Going toe-to- toe with their Premier League rivals is no longer an option it seems. Chelsea will back down first and – perhaps rightly – will be the first to wince, whether at transfer or agent fees.
This leaves Chelsea with a choice. They can fall into a trap of pursuing names, or they can change their tact further. Last summer was a prime example of a different approach from the Blues. Alonso, Luiz and Kante were far from Europe’s most desirable commodities 12 months ago, yet those acquisitions now look a smidgen short of genius.
Antonio Conte was given the right players and he made perfect use of them. Rather than being lured into the arms race for marquee signing after marquee signing, Chelsea must take a pragmatic attitude into the remainder of this window. Signing Rudiger rather than van Dijk may have underwhelmed for some, but Rudiger’s versatility and price make him a suitable, sensible addition.
Another hero in Chelsea’s improbable title win was perennial loanee and apparent outcast, Victor Moses.

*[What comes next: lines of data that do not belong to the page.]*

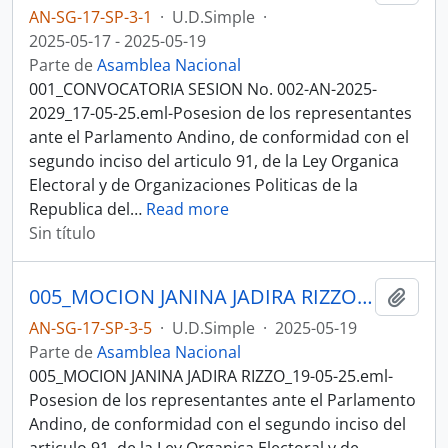
AN-SG-17-SP-3-1
·
U.D.Simple
·
2025-05-17 - 2025-05-19
Parte de
Asamblea Nacional
001_CONVOCATORIA SESION No. 002-AN-2025-
2029_17-05-25.eml-Posesion de los representantes
ante el Parlamento Andino, de conformidad con el
segundo inciso del articulo 91, de la Ley Organica
Electoral y de Organizaciones Politicas de la
Republica del
…
Read more
Sin título
005_MOCION JANINA JADIRA RIZZO_19-05-25SESION DE PLENO N 002 ASAMBLEA NACIONAL 2025-2027
Añadi
AN-SG-17-SP-3-5
·
U.D.Simple
·
2025-05-19
Parte de
Asamblea Nacional
005_MOCION JANINA JADIRA RIZZO_19-05-25.eml-
Posesion de los representantes ante el Parlamento
Andino, de conformidad con el segundo inciso del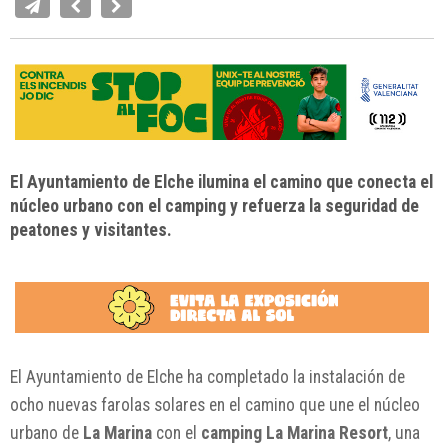
El Ayuntamiento de Elche ilumina el camino que conecta el
núcleo urbano con el camping y refuerza la seguridad de
peatones y visitantes.
El Ayuntamiento de Elche ha completado la instalación de
ocho nuevas farolas solares en el camino que une el núcleo
urbano de
La Marina
con el
camping La Marina Resort
, una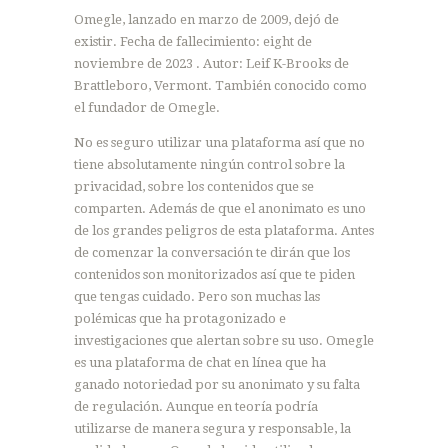
Omegle, lanzado en marzo de 2009, dejó de
existir. Fecha de fallecimiento: eight de
noviembre de 2023 . Autor: Leif K-Brooks de
Brattleboro, Vermont. También conocido como
el fundador de Omegle.
No es seguro utilizar una plataforma así que no
tiene absolutamente ningún control sobre la
privacidad, sobre los contenidos que se
comparten. Además de que el anonimato es uno
de los grandes peligros de esta plataforma. Antes
de comenzar la conversación te dirán que los
contenidos son monitorizados así que te piden
que tengas cuidado. Pero son muchas las
polémicas que ha protagonizado e
investigaciones que alertan sobre su uso. Omegle
es una plataforma de chat en línea que ha
ganado notoriedad por su anonimato y su falta
de regulación. Aunque en teoría podría
utilizarse de manera segura y responsable, la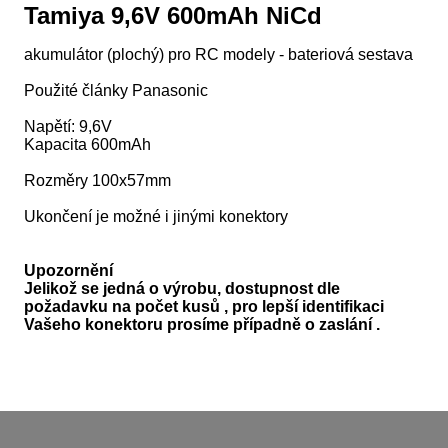
Tamiya 9,6V 600mAh NiCd
akumulátor (plochý) pro RC modely - bateriová sestava
Použité články Panasonic
Napětí: 9,6V
Kapacita 600mAh
Rozměry 100x57mm
Ukončení je možné i jinými konektory
Upozornění
Jelikož se jedná o výrobu, dostupnost dle
požadavku na počet kusů , pro lepší identifikaci
Vašeho konektoru prosíme případně o zaslání .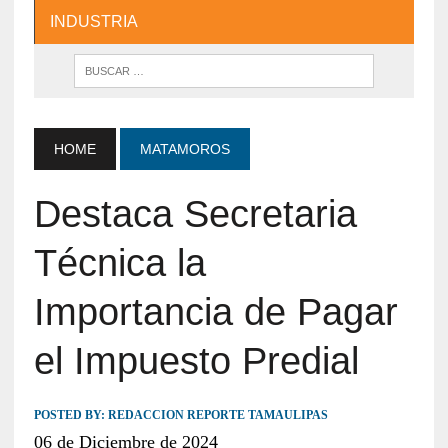
INDUSTRIA
HOME
MATAMOROS
Destaca Secretaria
Técnica la
Importancia de Pagar
el Impuesto Predial
POSTED BY:
REDACCION REPORTE TAMAULIPAS
06 de Diciembre de 2024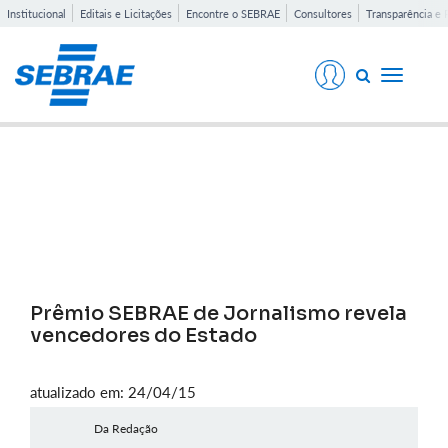
Institucional
Editais e Licitações
Encontre o SEBRAE
Consultores
Transparência e 
Toggle
navigati
Notícias
Prêmio SEBRAE de Jornalismo revela
vencedores do Estado
atualizado em: 24/04/15
Da Redação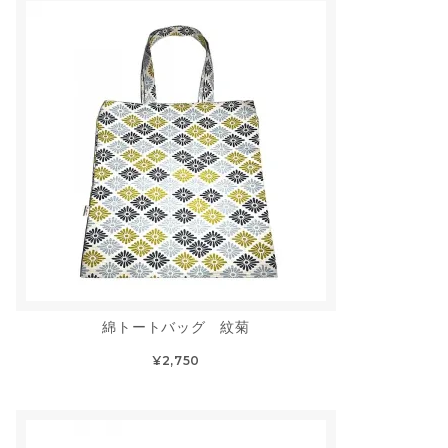
綿トートバッグ 紋菊
¥2,750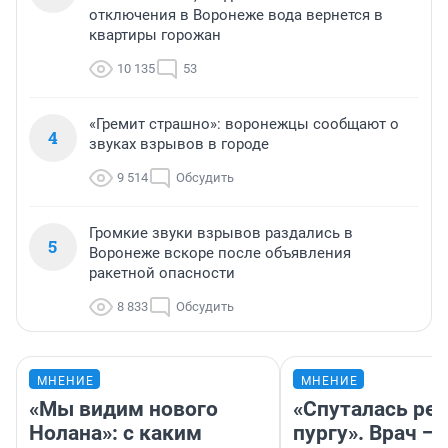
отключения в Воронеже вода вернется в
квартиры горожан
10 135
53
«Гремит страшно»: воронежцы сообщают о
4
звуках взрывов в городе
9 514
Обсудить
Громкие звуки взрывов раздались в
5
Воронеже вскоре после объявления
ракетной опасности
8 833
Обсудить
МНЕНИЕ
МНЕНИЕ
«Мы видим нового
«Спуталась реч
Нолана»: с каким
пургу». Врач — 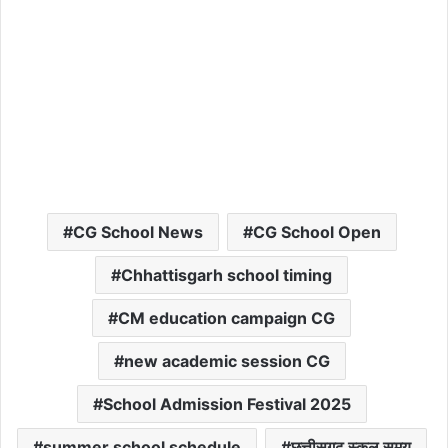
CG School News
CG School Open
Chhattisgarh school timing
CM education campaign CG
new academic session CG
School Admission Festival 2025
summer school schedule
छत्तीसगढ़ स्कूल समय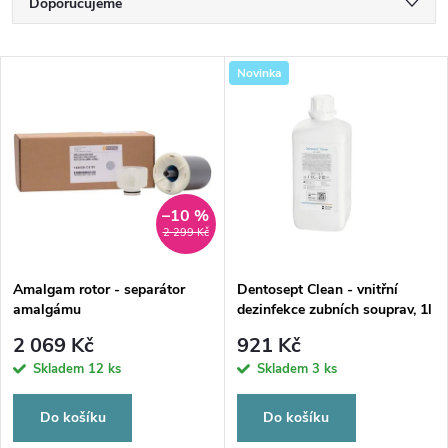
Ř
Doporučujeme
a
Nejlevnější
V
Novinka
Nejdražší
z
ý
Nejprodávanější
e
p
Abecedně
n
i
–10 %
2 299 Kč
í
s
p
Amalgam rotor - separátor
Dentosept Clean - vnitřní
amalgámu
dezinfekce zubních souprav, 1l
p
r
2 069 Kč
921 Kč
r
Skladem
12 ks
Skladem
3 ks
o
o
Do košíku
Do košíku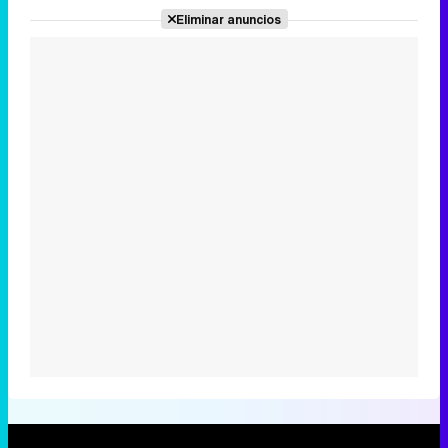
Eliminar anuncios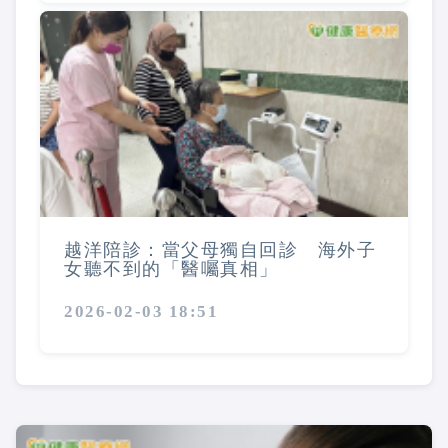
越洋陪診：當父母獨自回診 海外子
女聽不到的「醫囑真相」
2026-02-03 18:51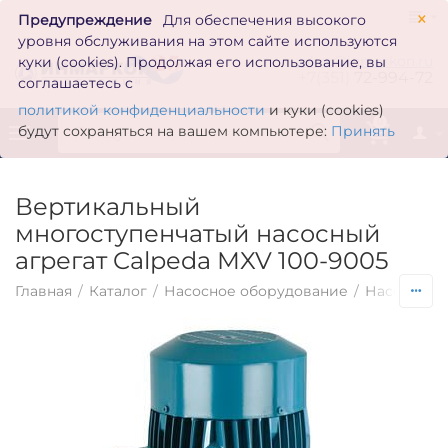
×
Предупреждение
Для обеспечения высокого
уровня обслуживания на этом сайте используются
zakaz@inmarkon.ru
куки (cookies). Продолжая его использование, вы
+7(351)
72-994-72
соглашаетесь с
политикой конфиденциальности
и куки (cookies)
0
будут сохраняться на вашем компьютере:
Принять
Вертикальный
многоступенчатый насосный
агрегат Calpeda MXV 100-9005
Главная
/
Каталог
/
Насосное оборудование
/
Насосы по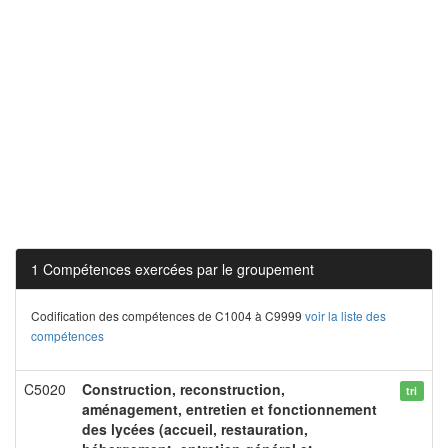
1 Compétences exercées par le groupement
Codification des compétences de C1004 à C9999
voir la liste des
compétences
C5020
Construction, reconstruction,
tri
aménagement, entretien et fonctionnement
des lycées (accueil, restauration,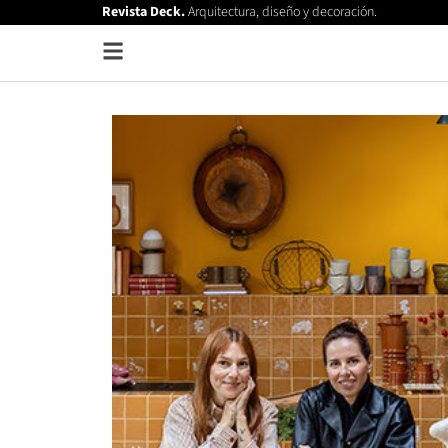
Revista Deck.
Arquitectura, diseño y decoración.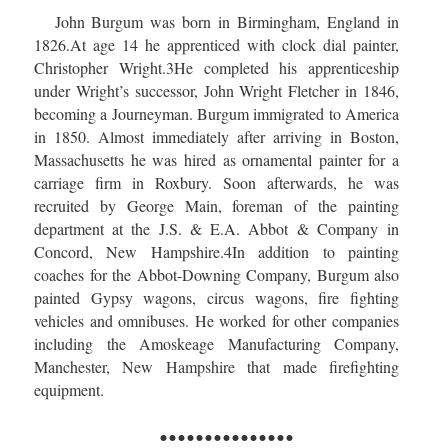
John Burgum was born in Birmingham, England in
1826.At age 14 he apprenticed with clock dial painter,
Christopher Wright.
3
He completed his apprenticeship
under Wright’s successor, John Wright Fletcher in 1846,
becoming a Journeyman. Burgum immigrated to America
in 1850. Almost immediately after arriving in Boston,
Massachusetts he was hired as ornamental painter for a
carriage firm in Roxbury. Soon afterwards, he was
recruited by George Main, foreman of the painting
department at the J.S. & E.A. Abbot &
Company
in
Concord, New Hampshire.
4
In addition to painting
coaches for the Abbot-Downing Company, Burgum also
painted Gypsy wagons, circus wagons, fire fighting
vehicles and omnibuses. He worked for other companies
including the Amoskeage Manufacturing Company,
Manchester, New Hampshire that made firefighting
equipment.
...............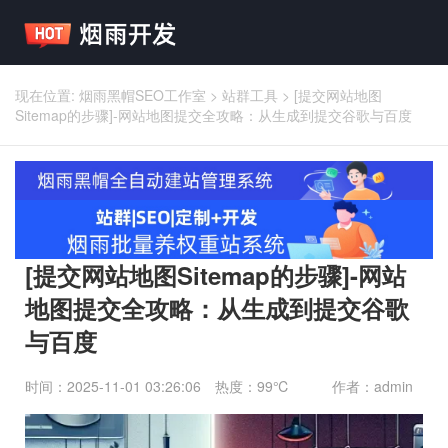
现在位置:
烟雨黑帽SEO工作室
>
站群工具
>
[提交网站地图
Sitemap的步骤]-网站地图提交全攻略：从生成到提交谷歌与百度
[提交网站地图Sitemap的步骤]-网站
地图提交全攻略：从生成到提交谷歌
与百度
时间：2025-11-01 03:26:06
热度：99℃
作者：admin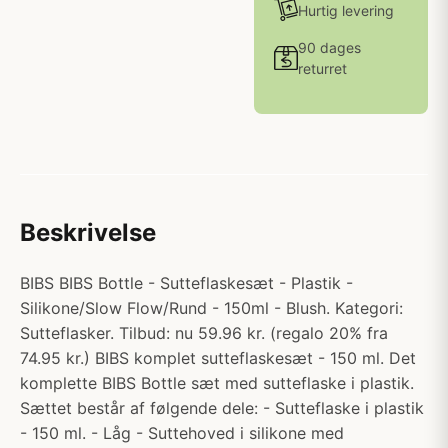
Hurtig levering
90 dages
returret
Beskrivelse
BIBS BIBS Bottle - Sutteflaskesæt - Plastik -
Silikone/Slow Flow/Rund - 150ml - Blush. Kategori:
Sutteflasker. Tilbud: nu 59.96 kr. (regalo 20% fra
74.95 kr.) BIBS komplet sutteflaskesæt - 150 ml. Det
komplette BIBS Bottle sæt med sutteflaske i plastik.
Sættet består af følgende dele: - Sutteflaske i plastik
- 150 ml. - Låg - Suttehoved i silikone med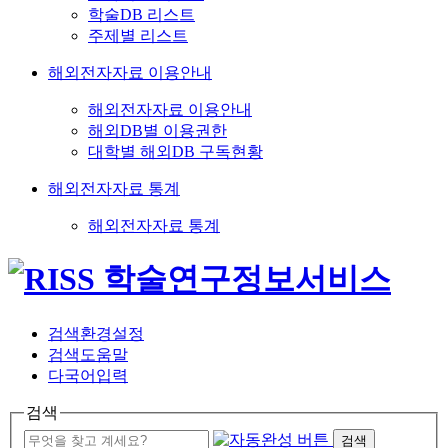
학술DB 리스트
주제별 리스트
해외전자자료 이용안내
해외전자자료 이용안내
해외DB별 이용권한
대학별 해외DB 구독현황
해외전자자료 통계
해외전자자료 통계
검색환경설정
검색도움말
다국어입력
검색
검색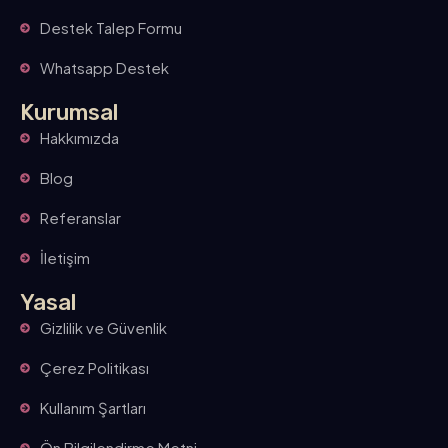
Destek Talep Formu
Whatsapp Destek
Kurumsal
Hakkımızda
Blog
Referanslar
İletişim
Yasal
Gizlilik ve Güvenlik
Çerez Politikası
Kullanım Şartları
Ön Bilgilendirme Metni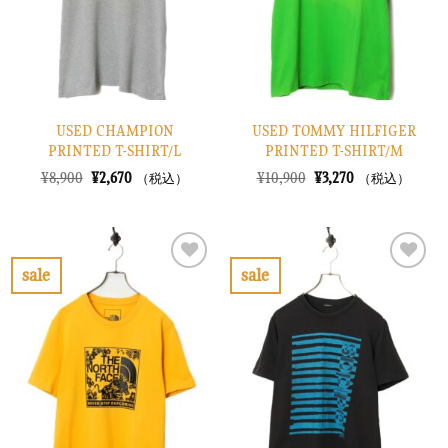
す
す
る
る
USED CHAMPION
USED TOMMY HILFIGER
PRINTED T-SHIRT/L
PRINTED T-SHIRT/M
元
現
元
現
¥
8,900
¥
2,670
¥
10,900
¥
3,270
（税込）
（税込）
の
在
の
在
価
の
価
の
格
価
格
価
は
格
は
格
¥8,900
は
¥10,900
は
で
¥2,670
で
¥3,270
sale
sale
し
で
し
で
お
お
た。
す。
た。
す。
気
気
に
に
入
入
り
り
に
に
す
す
る
る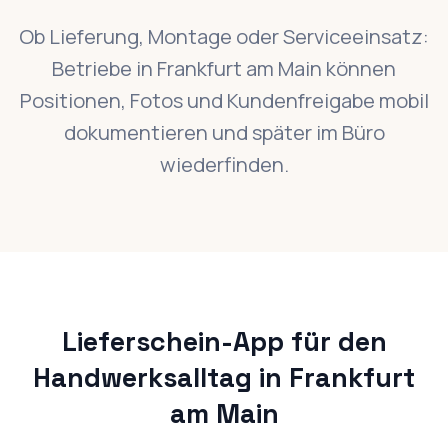
Ob Lieferung, Montage oder Serviceeinsatz:
Betriebe in Frankfurt am Main können
Positionen, Fotos und Kundenfreigabe mobil
dokumentieren und später im Büro
wiederfinden.
Lieferschein-App für den
Handwerksalltag in Frankfurt
am Main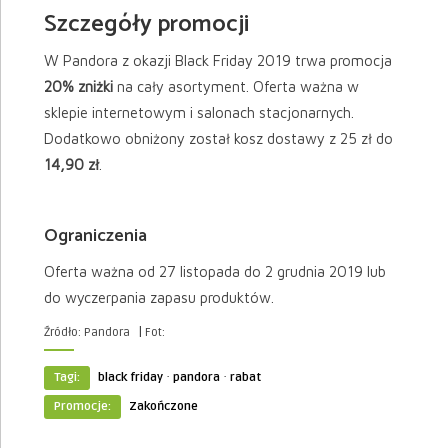
Szczegóły promocji
W Pandora z okazji Black Friday 2019 trwa promocja
20% zniżki
na cały asortyment. Oferta ważna w
sklepie internetowym i salonach stacjonarnych.
Dodatkowo obniżony został kosz dostawy z 25 zł do
14,90 zł
.
Ograniczenia
Oferta ważna od 27 listopada do 2 grudnia 2019 lub
do wyczerpania zapasu produktów.
|
Źródło: Pandora
Fot:
·
·
Tagi:
black friday
pandora
rabat
Promocje:
Zakończone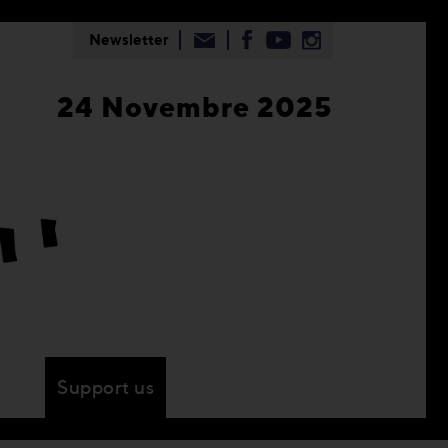
Newsletter
24 Novembre 2025
Support us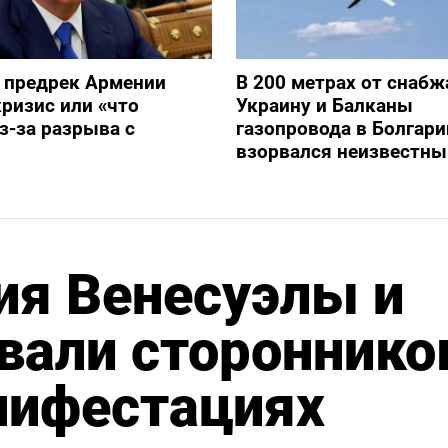
 предрек Армении
В 200 метрах от снаб
ризис или «что
Украину и Балканы
з-за разрыва с
газопровода в Болгари
взорвался неизвестны
ия Венесуэлы и
вали стороннико
нифестациях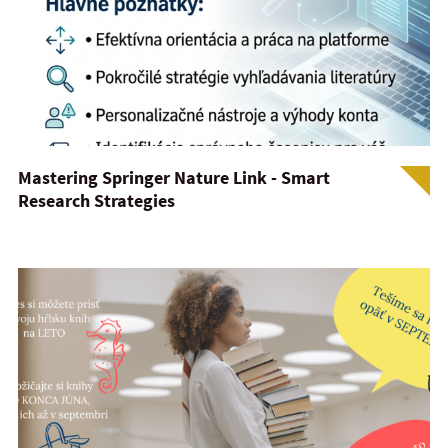
Mastering Springer Nature Link - Smart
Research Strategies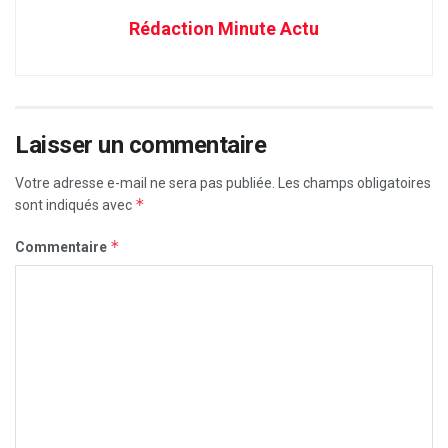
Rédaction Minute Actu
Laisser un commentaire
Votre adresse e-mail ne sera pas publiée.
Les champs obligatoires
*
sont indiqués avec
*
Commentaire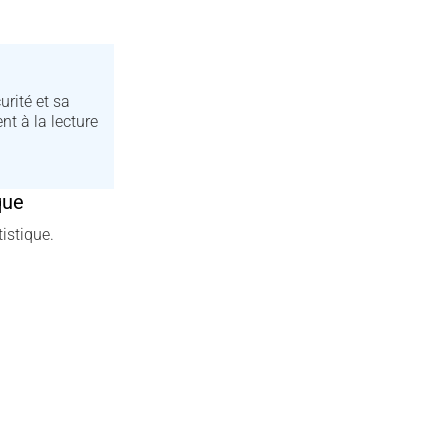
urité et sa
t à la lecture
que
istique.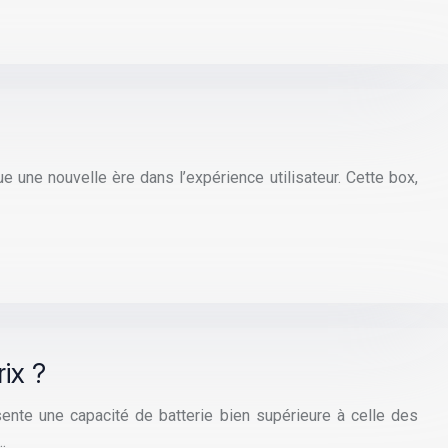
 une nouvelle ère dans l’expérience utilisateur. Cette box,
ix ?
ente une capacité de batterie bien supérieure à celle des
…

With Charly Musonda, Andreas Christensen and Lewis Baker set to join the team on pre- season tour, Chelsea’s illustrious farm could be about to fill further gaps in the squad.
Moses’ successes last season must act as reminder of the talent on Chelsea’s books and gives an alternative to the heavy spending required to bring players in this summer.
Life After Lukaku
With Bertrand Traore sold and Tammy Abraham loaned, the in-house alternatives to Lukaku, however, are limited. Michy Batshuayi – who is not a player Conte has shown much interest in – is likely to remain a Blue in the light of Diego Costa’s impending departure.
The striker market is barren this summer. Chelsea’s apparent complacency over the arrival of Lukaku has left them in a panic for a new option. Andrea Belotti and Alvaro Morata are the main names, but those price tags are equally ugly. Elsewhere, Fernando Llorente and Javier Hernandez are two cut-price possibilities.
The risk on Belotti and Morata is high, which may force Chelsea to look elsewhere. Given their recent approach to signings, a Llorente, Hernandez, Batshuayi strike force next season would be notonly unsurprising, but a satisfactory outcome. It would give tactical flexibility and avoid the reliance on a young, risk-carrying forward.
It could be a different combination of strikers, of course, but the Lukaku setback should see Chelsea turn their attention to lower price forwards in the same way the Koulibaly failings led to Luiz.
Cheaper does not mean worse and Chelsea will do well to remember that in light of a frustrating beginning to their window.